Печальные мудрые глаза Лобковица насмешливо блеснули.

– Полагаю, мы все этого хотим, граф. Здесь, на лунных дорогах, иногда встречается такой феномен: ветви начинают изгибаться в спираль, поглощают сами себя и воссоздаются в очень странном виде, намного более сложном и менее функциональном. Существует теория, что подобные места – вроде раковых опухолей: Закон и Хаос здесь больше не находятся в равновесии, но продолжают уничтожать друг друга. Для нас они могут быть опасны – их парадоксы противоестественны и обладают древней историей, но не отличаются мудростью. Подобные дороги лишь сбивают с толку и никуда не приводят.

– Но мой путь ведет именно туда. Как этого избежать?

– Никак. Но я могу помочь вам, если желаете.

Естественно, я принял его предложение, и он пошел за мной, разглядывая сеть серебристых дорог, распростертую вокруг нас, и восхищаясь ее невероятной красотой. Я спросил, не есть ли эта сеть Серые Пределы. Он покачал головой.

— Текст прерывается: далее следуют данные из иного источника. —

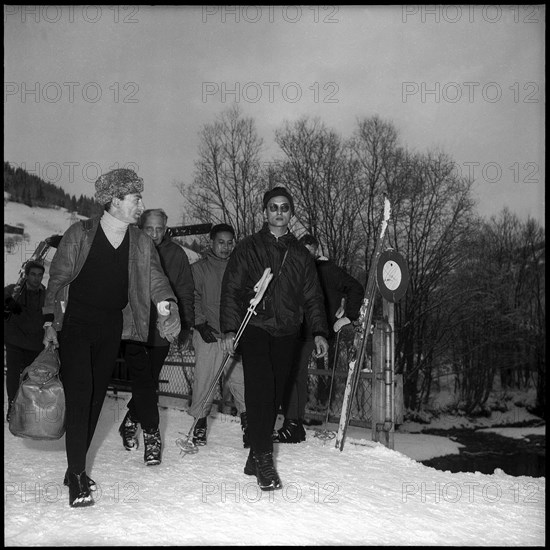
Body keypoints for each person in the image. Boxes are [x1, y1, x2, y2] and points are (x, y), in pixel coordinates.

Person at [42, 168, 181, 508]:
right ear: (116, 200)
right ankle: (77, 476)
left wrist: (166, 303)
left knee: (93, 402)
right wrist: (49, 322)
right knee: (80, 396)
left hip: (111, 329)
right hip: (75, 325)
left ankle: (74, 465)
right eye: (135, 198)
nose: (140, 204)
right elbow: (57, 279)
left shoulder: (141, 242)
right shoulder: (81, 233)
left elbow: (155, 278)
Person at [220, 186, 329, 491]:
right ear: (264, 212)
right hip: (255, 327)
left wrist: (319, 331)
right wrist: (229, 328)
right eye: (273, 207)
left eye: (284, 208)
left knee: (277, 393)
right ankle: (265, 462)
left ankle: (255, 454)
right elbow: (230, 288)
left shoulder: (299, 254)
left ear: (291, 213)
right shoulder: (248, 247)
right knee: (260, 391)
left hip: (288, 331)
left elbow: (312, 297)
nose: (278, 212)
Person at [118, 208, 194, 465]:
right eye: (149, 228)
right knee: (144, 381)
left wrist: (185, 325)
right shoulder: (130, 250)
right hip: (134, 328)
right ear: (141, 227)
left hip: (163, 330)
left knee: (148, 382)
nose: (154, 233)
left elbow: (184, 292)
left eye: (159, 228)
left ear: (166, 227)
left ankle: (130, 419)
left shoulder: (176, 255)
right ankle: (152, 437)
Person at [275, 234, 364, 443]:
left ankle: (293, 425)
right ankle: (294, 425)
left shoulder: (326, 270)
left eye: (309, 251)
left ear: (316, 250)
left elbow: (356, 288)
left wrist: (348, 316)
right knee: (292, 375)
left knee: (293, 375)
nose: (305, 255)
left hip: (315, 332)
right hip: (297, 330)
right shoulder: (298, 270)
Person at [189, 223, 248, 448]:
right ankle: (200, 422)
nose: (225, 247)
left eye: (229, 242)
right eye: (221, 242)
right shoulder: (199, 269)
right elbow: (192, 297)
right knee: (205, 379)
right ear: (211, 243)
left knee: (240, 379)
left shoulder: (239, 268)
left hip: (232, 334)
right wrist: (200, 323)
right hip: (209, 334)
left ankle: (248, 420)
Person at [4, 260, 47, 421]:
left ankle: (27, 407)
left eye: (40, 275)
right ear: (27, 275)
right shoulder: (15, 290)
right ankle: (12, 406)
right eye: (33, 274)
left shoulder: (47, 294)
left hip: (35, 342)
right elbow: (5, 297)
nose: (36, 278)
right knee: (13, 374)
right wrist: (8, 302)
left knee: (31, 377)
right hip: (14, 340)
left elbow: (54, 312)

– Мы сами творим эти дороги меж мирами. Это как с утоптанными тропинками в знакомых местах: те постепенно превращаются в шоссе, а наши желания и открытия формируют привычные дороги по всей мультивселенной. Можно сказать, что мы строим линейные пути в нелинейности, что наши дороги воображаемые и что любые формы, которые мы видим, суть иллюзии или лишь частичное восприятие целого. Человеческая психика организует Время, делая его годным для линейного движения. Говорят, что наши ум, мечты и сны – истинный создатель всего, что мы с вами видим. Я всем сердцем верю в положительную силу сновидений и неравнодушен к теории о том, что мы сами сотворяем и себя, и свою среду обитания. Очередной парадокс из тех, что приближают нас к пониманию нашего положения.

Лабиринт дорог, окружавший нас, стал совершенно запутанным, и я не на шутку встревожился.

– И что тогда означает это спиральное гнездо из серебристых нитей?

– Что линейность скрутилась? Закон обезумел? Хаос распоясался? На данном этапе это совершенно не важно. Возможно, эти структуры подобны цветам на дереве, которые, в свою очередь, создают абсолютно новые измерения. Кое-кто называет эти сплетения «хризантемами» и старается избегать их.